▶ **Exercise task**
Rewrite the lines of the material below, replacing "scientific name" with "taxon name" and keeping everything else unchanged. Omit the pictures from your answer.

** Start Data entries **

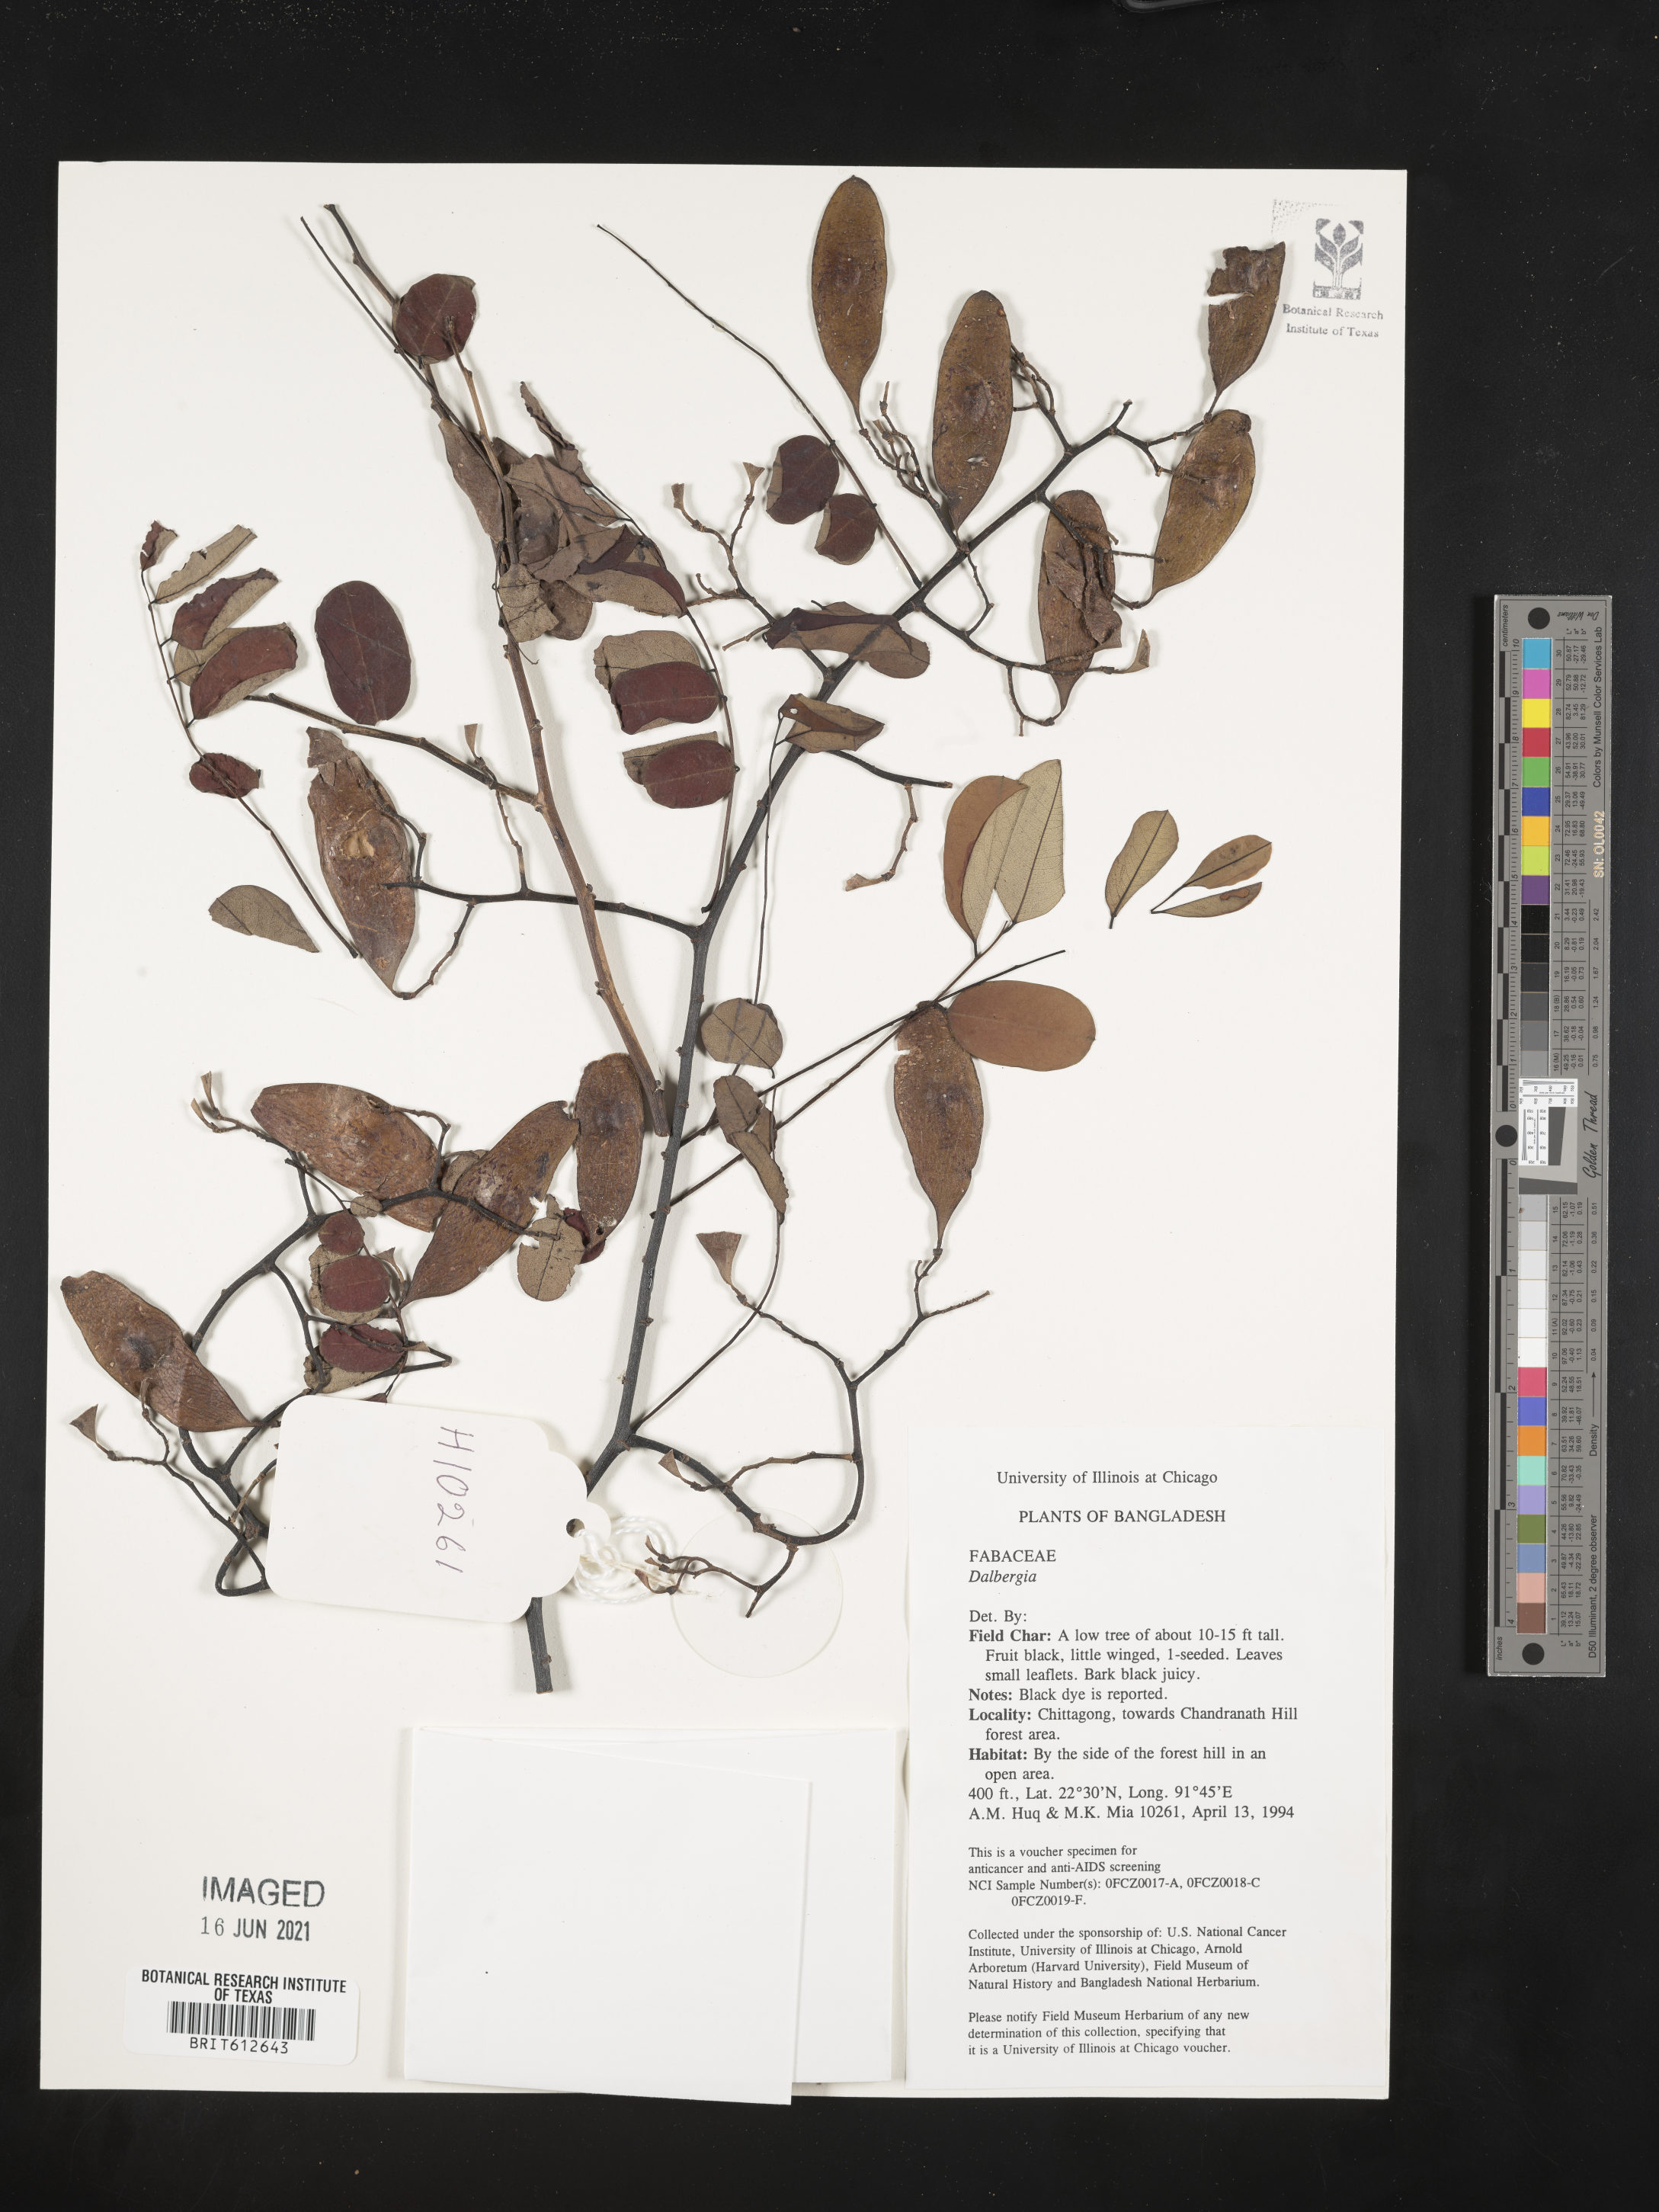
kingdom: Plantae
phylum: Tracheophyta
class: Magnoliopsida
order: Fabales
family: Fabaceae
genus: Dalbergia
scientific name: Dalbergia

** End Data entries **

▶ **Solution to this problem**
kingdom: Plantae
phylum: Tracheophyta
class: Magnoliopsida
order: Fabales
family: Fabaceae
genus: Dalbergia
taxon name: Dalbergia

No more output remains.